Lesbian Dad

Mix not the Lesbian Double-Cross and sleep deprivation

The lesbian nation may not have civil rights protections at a state or federal level; we may be grasping at essential family protections via marriage rights at a state-by-state level. In the rare cases where we do get them they’re under attack the moment they become established, and probably will be ’til the generation that’s now running around the playgrounds comes of age and runs the country. But sisters, we do have the Lesbian Double-Cross, and they can’t take that away from us.

Don’t play dumb; you know what I’m talking about. I like to call it the LDC for short: the scam pulled when the more numerically, logistically, or bureaucratically adept of the two of you calls the phone company, or the credit union, or the insurance company, ostensibly “on behalf of” the less adept of the two of you. Okay, “on behalf of” may be a little delicate. “Brazenly impersonating you” is a more accurate way to put it.

But who’s to blame us? My beloved was driven to this initially because, as an unmarried partner to me, she didn’t have access to some vital record, or decision-making capacity, or what have you. So she hung up the frickin’ phone, waited a beat, tweaked her voice, and called again “as” me. After that, the LDC became a habit. A matter of expediency. Micro-payback. They’ve driven us to it. I’m sure the brothers have the Gay Man Double-Cross, or GMDC, and who’s to blame them? I sez we’ll all stop when we get the frickin’ legal protections and access we deserve as god-fearing tax payers, and ’til then, it’s frontier justice.

Meanwhile, back in babyville. Here we are in the process of adding on the little peanut to our exceedingly exorbitant health insurance. The beloved began the process yesterday, being forced to employ the LDC to “be” me on the phone, since the health care is in my name, having originated with my job.
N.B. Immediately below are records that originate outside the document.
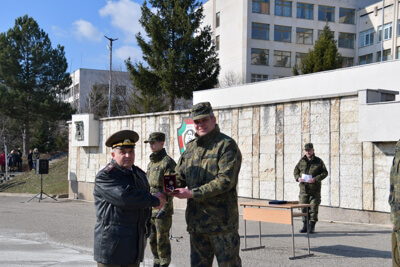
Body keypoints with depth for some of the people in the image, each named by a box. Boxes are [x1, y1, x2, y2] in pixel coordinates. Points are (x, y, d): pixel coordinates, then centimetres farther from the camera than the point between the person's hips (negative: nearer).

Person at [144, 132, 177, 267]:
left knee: (162, 239, -2)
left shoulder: (168, 162, -11)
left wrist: (164, 208, -20)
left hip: (162, 207, -8)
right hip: (150, 209, 8)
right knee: (152, 239, 13)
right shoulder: (151, 163, 15)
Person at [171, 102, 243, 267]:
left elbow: (225, 180, -19)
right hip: (196, 221, 7)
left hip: (222, 222, -7)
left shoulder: (227, 145, -9)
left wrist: (193, 193, -20)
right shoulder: (191, 147, 14)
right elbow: (179, 175, 16)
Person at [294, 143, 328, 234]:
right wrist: (298, 178, -5)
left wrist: (315, 179, -16)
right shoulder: (302, 161, 7)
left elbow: (325, 172, -2)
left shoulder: (318, 161, -1)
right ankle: (305, 226, 15)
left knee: (313, 208, -2)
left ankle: (312, 227, 6)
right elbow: (296, 171, 16)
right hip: (304, 188, 3)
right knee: (303, 208, 5)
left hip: (315, 189, -3)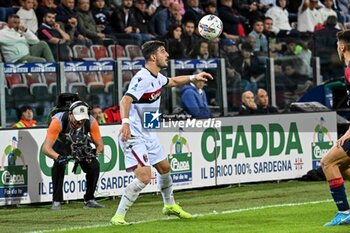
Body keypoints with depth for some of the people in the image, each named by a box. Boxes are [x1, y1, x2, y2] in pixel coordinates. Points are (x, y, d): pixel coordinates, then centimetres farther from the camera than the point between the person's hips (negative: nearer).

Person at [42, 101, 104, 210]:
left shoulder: (91, 122, -30)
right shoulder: (58, 121, -39)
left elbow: (99, 145, -22)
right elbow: (46, 147, -42)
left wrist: (95, 153, -46)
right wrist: (58, 157, -61)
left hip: (81, 145, 3)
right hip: (61, 145, -3)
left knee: (94, 166, -16)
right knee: (59, 165, -31)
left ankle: (89, 200, 4)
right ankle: (56, 201, -19)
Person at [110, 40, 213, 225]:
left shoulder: (156, 77, 9)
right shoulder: (142, 78, -21)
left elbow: (172, 82, 33)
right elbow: (125, 101, -35)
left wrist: (193, 77, 26)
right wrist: (125, 122, -51)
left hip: (148, 134, 10)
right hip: (134, 136, -10)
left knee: (164, 168, 22)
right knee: (144, 177, -20)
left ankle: (169, 205, 45)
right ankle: (118, 216, -14)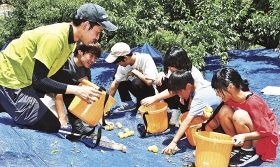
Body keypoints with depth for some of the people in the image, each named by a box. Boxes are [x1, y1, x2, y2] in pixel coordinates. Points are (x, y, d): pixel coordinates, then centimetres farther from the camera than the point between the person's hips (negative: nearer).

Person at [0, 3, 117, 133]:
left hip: (22, 76, 9)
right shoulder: (55, 37, -26)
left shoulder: (69, 36, 2)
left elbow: (56, 71, 12)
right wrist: (76, 90, -26)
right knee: (51, 127, -6)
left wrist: (80, 83, 0)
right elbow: (38, 80, -26)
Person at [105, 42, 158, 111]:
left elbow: (149, 82, -35)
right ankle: (128, 103, 6)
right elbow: (115, 84, -2)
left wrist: (134, 71, -25)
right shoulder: (123, 65, -10)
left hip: (152, 92, -6)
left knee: (137, 83, -33)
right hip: (139, 88, 6)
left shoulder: (145, 59, -26)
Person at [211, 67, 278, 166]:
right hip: (244, 137, 7)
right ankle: (237, 144, -3)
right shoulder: (229, 99, -6)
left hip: (265, 139, -6)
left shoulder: (252, 102, -28)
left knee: (239, 115, -32)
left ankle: (249, 152, -11)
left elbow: (266, 131, -24)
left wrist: (244, 136, -38)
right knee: (224, 111, -15)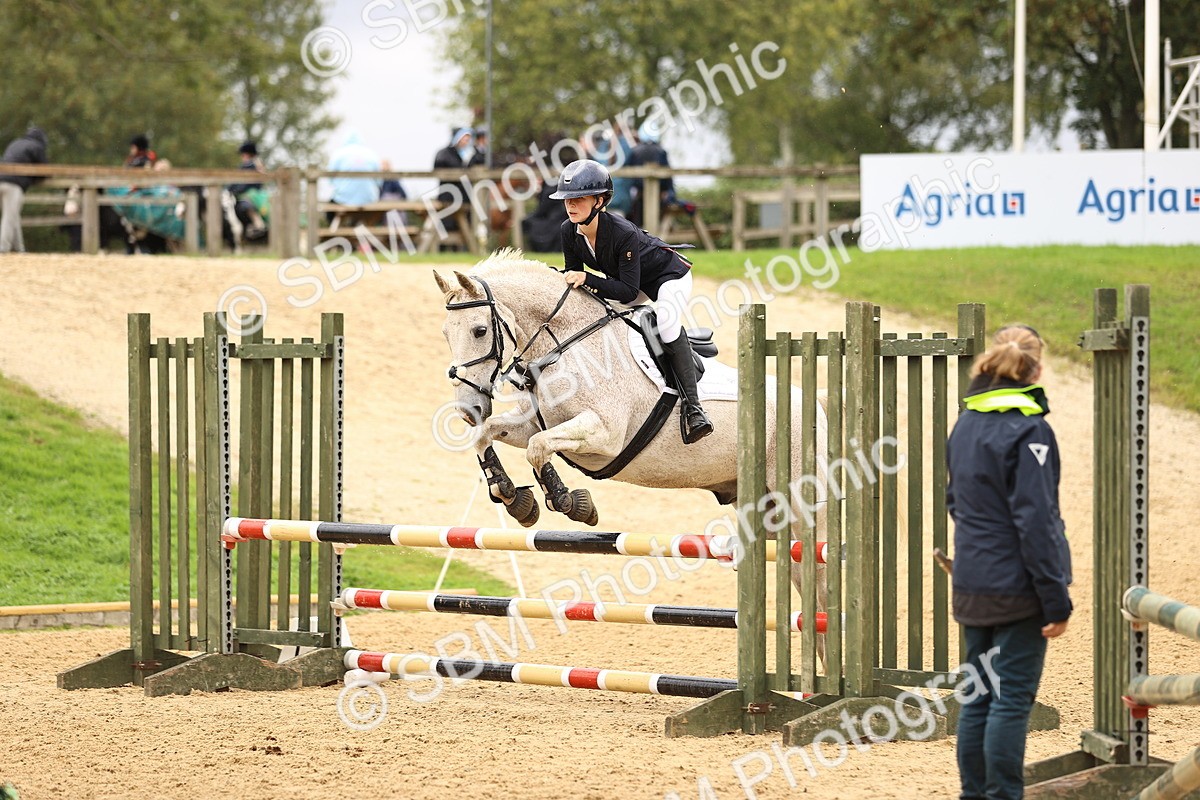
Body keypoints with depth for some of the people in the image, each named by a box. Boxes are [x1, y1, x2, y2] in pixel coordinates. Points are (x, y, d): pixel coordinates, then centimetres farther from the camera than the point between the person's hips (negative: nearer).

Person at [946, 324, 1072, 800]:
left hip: (972, 586, 7)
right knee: (1012, 699, -3)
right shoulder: (1028, 431, -15)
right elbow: (1035, 522, -17)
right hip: (1017, 588, -7)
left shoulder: (965, 426, 8)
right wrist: (1056, 600, -15)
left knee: (979, 696, 13)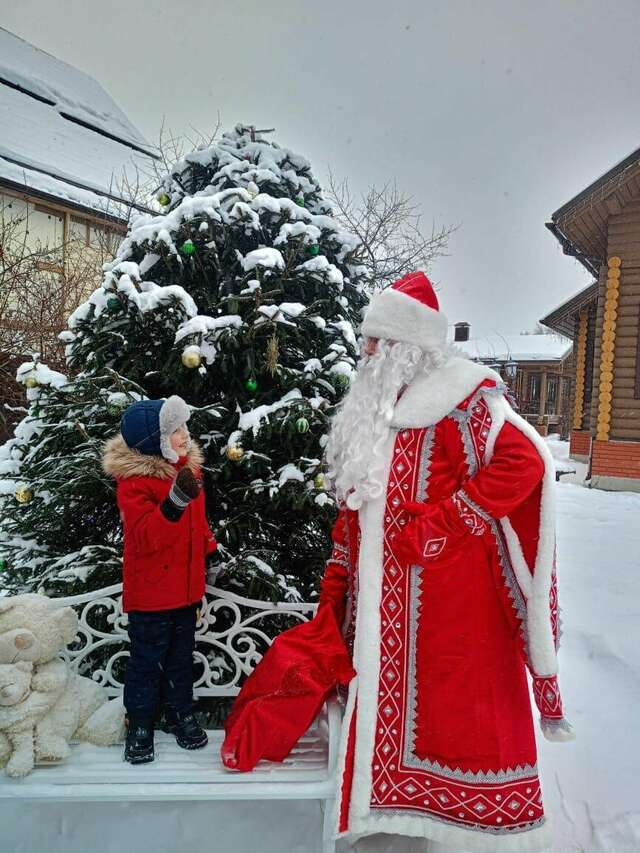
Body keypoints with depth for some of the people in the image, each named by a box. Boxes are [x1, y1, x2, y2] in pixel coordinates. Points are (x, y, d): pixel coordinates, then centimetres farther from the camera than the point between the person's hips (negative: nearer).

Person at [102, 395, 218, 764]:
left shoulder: (187, 468, 4)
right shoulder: (134, 480, -19)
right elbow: (145, 536, -30)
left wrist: (209, 547, 18)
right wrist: (175, 502, -43)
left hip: (187, 587, 7)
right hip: (151, 592, -6)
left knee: (182, 655, 19)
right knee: (148, 659, 7)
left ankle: (180, 713, 35)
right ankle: (140, 723, 26)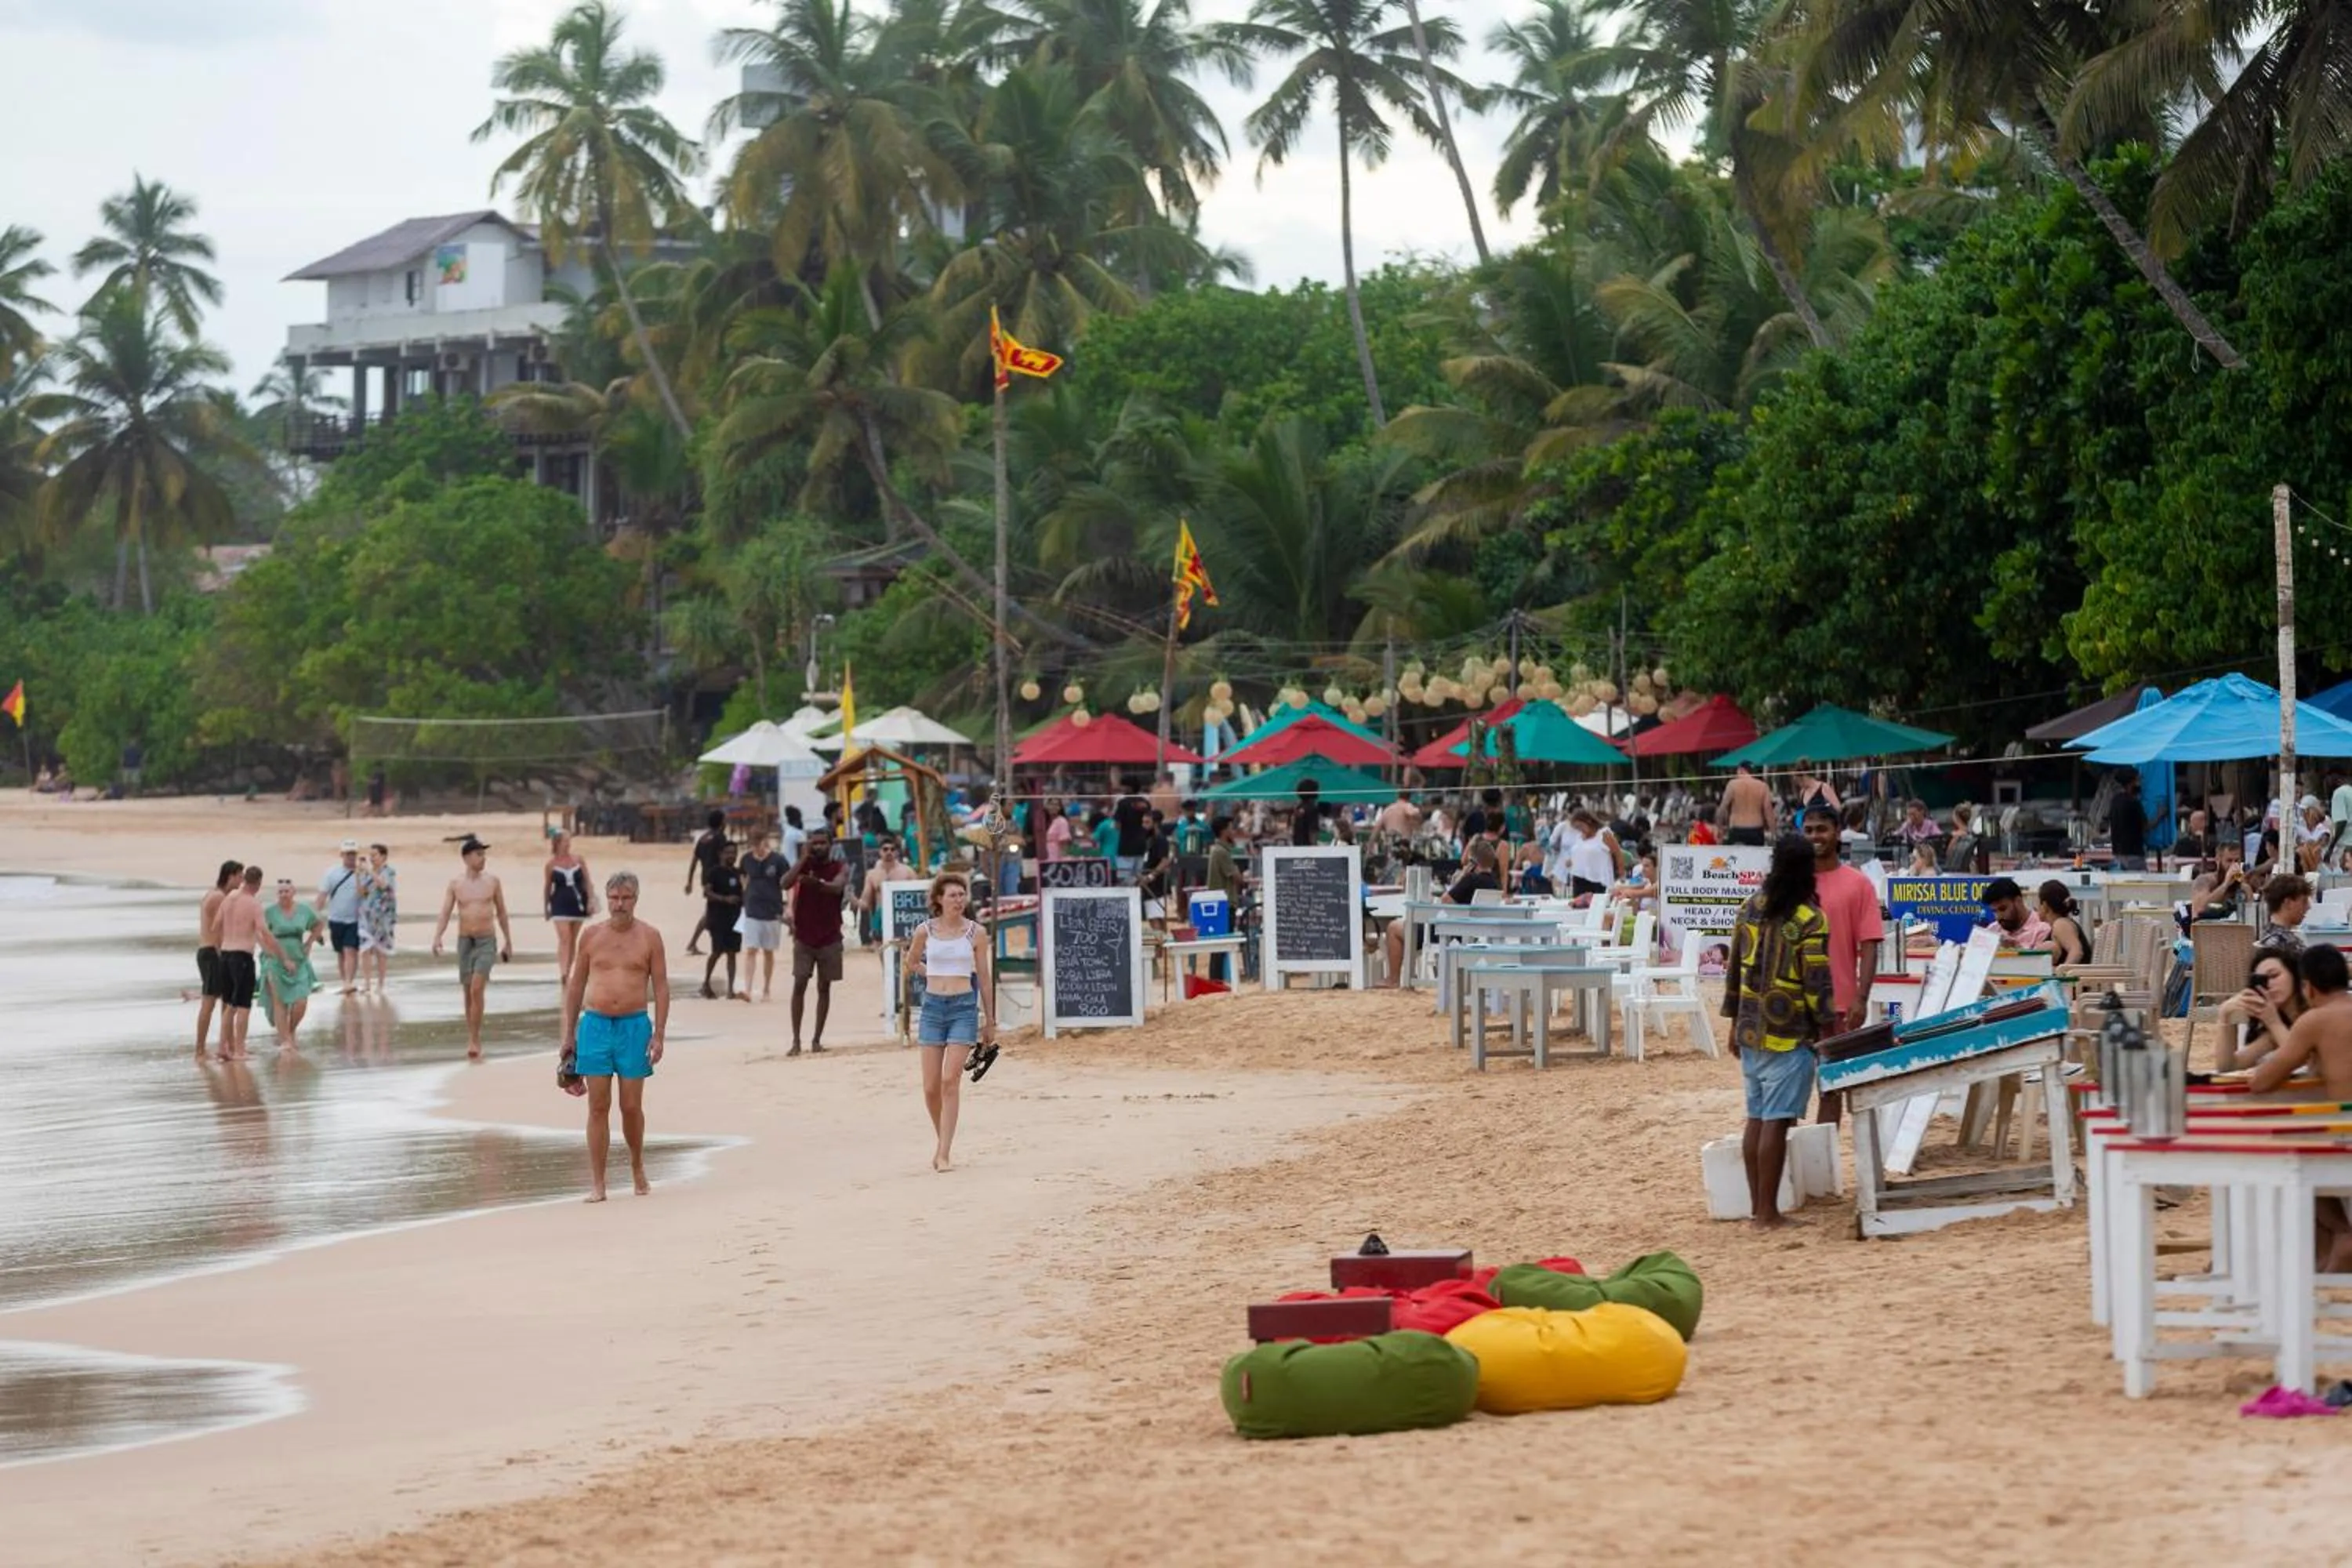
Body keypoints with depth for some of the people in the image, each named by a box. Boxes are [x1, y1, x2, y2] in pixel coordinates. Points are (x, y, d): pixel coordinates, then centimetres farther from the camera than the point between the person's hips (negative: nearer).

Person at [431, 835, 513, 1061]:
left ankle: (474, 1041, -14)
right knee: (468, 993, 8)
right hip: (465, 941, 2)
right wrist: (437, 937, -19)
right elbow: (445, 913, -4)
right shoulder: (456, 884, 2)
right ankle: (474, 1041, 18)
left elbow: (501, 913, 11)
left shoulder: (492, 882, 3)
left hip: (487, 941, -2)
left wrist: (508, 941, 14)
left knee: (477, 989, -17)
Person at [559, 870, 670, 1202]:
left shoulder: (649, 937, 2)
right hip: (595, 1025, 1)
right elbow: (576, 985, 11)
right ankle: (597, 1184, 1)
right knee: (598, 1107, -1)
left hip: (634, 1026, -1)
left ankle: (637, 1168, 28)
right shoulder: (591, 935, 6)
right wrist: (568, 1033, 9)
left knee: (631, 1106, 3)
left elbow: (661, 988, 2)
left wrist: (659, 1035, -6)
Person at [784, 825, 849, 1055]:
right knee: (799, 985, -7)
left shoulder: (840, 868, -1)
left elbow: (837, 886, -24)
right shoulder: (804, 865, 2)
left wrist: (816, 882, -44)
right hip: (804, 936, 0)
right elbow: (786, 883, -16)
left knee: (824, 987, 4)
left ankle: (817, 1039, 12)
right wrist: (804, 858, -16)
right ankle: (796, 1041, -6)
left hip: (829, 937, 0)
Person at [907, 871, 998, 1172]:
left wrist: (990, 1021, 7)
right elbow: (912, 961, 23)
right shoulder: (925, 931, 2)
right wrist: (935, 977, 12)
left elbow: (983, 978, 5)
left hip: (964, 1007, -2)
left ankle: (944, 1153, -12)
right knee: (931, 1087, 2)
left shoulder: (975, 933, 0)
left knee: (951, 1081, -13)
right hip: (933, 1006, 2)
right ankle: (941, 1139, 26)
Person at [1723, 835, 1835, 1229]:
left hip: (1750, 1030, 6)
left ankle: (1756, 1206, 16)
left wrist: (1735, 1021, 21)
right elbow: (1817, 981, -13)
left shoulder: (1751, 908, 7)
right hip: (1788, 1035, -6)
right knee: (1776, 1121, -5)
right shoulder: (1809, 919, -12)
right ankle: (1768, 1213, -4)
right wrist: (1826, 1030, -3)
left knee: (1756, 1117, 12)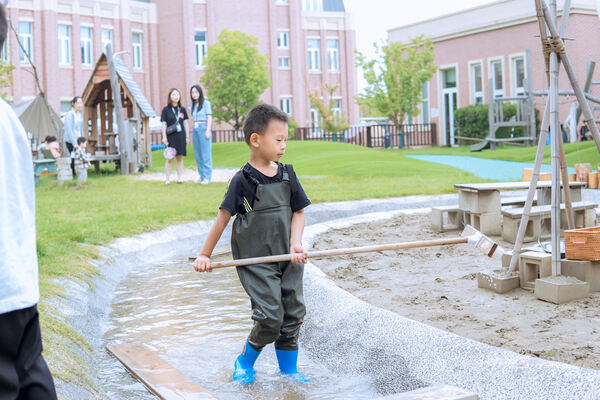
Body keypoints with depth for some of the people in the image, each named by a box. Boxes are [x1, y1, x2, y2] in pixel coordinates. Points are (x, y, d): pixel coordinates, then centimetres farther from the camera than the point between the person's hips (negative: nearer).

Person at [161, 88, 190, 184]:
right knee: (170, 159, -3)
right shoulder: (166, 109, 0)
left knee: (180, 158, 5)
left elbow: (185, 123, 13)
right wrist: (164, 137, -8)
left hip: (181, 136, 3)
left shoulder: (182, 109, 9)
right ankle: (167, 179, 2)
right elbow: (164, 124, -1)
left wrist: (187, 137, 10)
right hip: (170, 137, -3)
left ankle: (180, 177, 10)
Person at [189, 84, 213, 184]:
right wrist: (192, 133, 15)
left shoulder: (206, 103, -2)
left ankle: (207, 177, -4)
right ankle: (201, 175, 12)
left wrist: (208, 131, -13)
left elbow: (209, 118, -5)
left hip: (204, 128, -6)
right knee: (197, 154, 6)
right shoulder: (192, 106, 16)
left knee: (206, 153, -6)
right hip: (195, 130, 6)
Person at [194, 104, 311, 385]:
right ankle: (245, 362, 16)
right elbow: (223, 217, -7)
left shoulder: (287, 175, 4)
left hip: (287, 258, 5)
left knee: (293, 313, 7)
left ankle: (289, 369, 25)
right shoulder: (243, 181, -11)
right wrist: (205, 255, -3)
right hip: (256, 261, -5)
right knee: (270, 316, -10)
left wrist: (296, 243, -8)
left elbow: (298, 212, 8)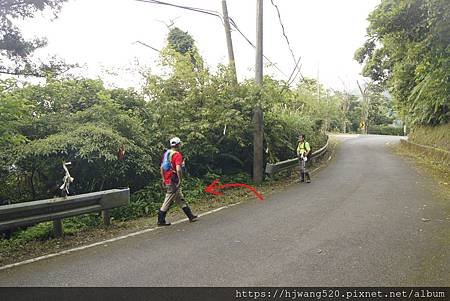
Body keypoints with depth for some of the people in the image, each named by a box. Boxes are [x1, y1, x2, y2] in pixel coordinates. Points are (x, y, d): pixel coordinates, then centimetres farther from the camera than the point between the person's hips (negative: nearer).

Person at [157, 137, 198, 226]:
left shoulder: (166, 153, 12)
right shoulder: (177, 155, -14)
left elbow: (162, 167, 17)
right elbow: (178, 169, -26)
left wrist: (163, 179, 22)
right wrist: (180, 180, -16)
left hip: (167, 180, 10)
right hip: (173, 181, -10)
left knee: (180, 199, 15)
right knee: (168, 200, 0)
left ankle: (190, 216, 25)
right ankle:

Oh, and also since I have fractional marginal infinitesimal eptitude in these matters. So this morning — after we each had been awake nearly as many hours of the night that most people sleep — someone at the health insurance office called back, and she answered. The voice on the phone asked for me, and the beloved hazily said “Yes, just a moment, here she is.”

As she stretched the phone out toward me, she realized it was the health insurance people calling, and knew I would have absolutely no idea what the hell they were talking about; might even contradict random things she’d said the day before, to our certain doom. She thought fast, but not fast enough. She held the phone at arm’s length for a moment, composed herself, and returned the phone to her ear.

“Yes, this is she,” says my beloved, in a pinched, helium-high, Lily Tomlin-as-Ernestine kind of voice. At which point I double over in the kitchen and then try to remain out of sight, lest I botch the whole charade. Less than two weeks after blowing a nine-and-a-half pound child out her nether parts in under two hours at the hospital, my beloved went on to conduct the whole conversation this way. Is it any wonder I count myself lucky?

Granted, had she been less sleep-deprived, it might have occurred to her to have dropped her voice a little, which would have (a) created a better approximation of me, and (b) been vocally easier to sustain over the course of a conversation. Or she could have adopted some kind of accent, for entertainment value (Californians do have accents, even if we protest we don’t). But instead somehow she panicked and went high.

Regardless, she pulled it off, being after all a professional theater artist, and therefore in possession the requisite poise and focus. But we have each made a note to self: the LDC and sleep deprivation don’t mix. You TTC* gals and those en route to adoption out there, take note as well. As a safeguard, and to preserve the power of the LDC.

*TTC, for the uninitiated, stands for Trying To Conceive.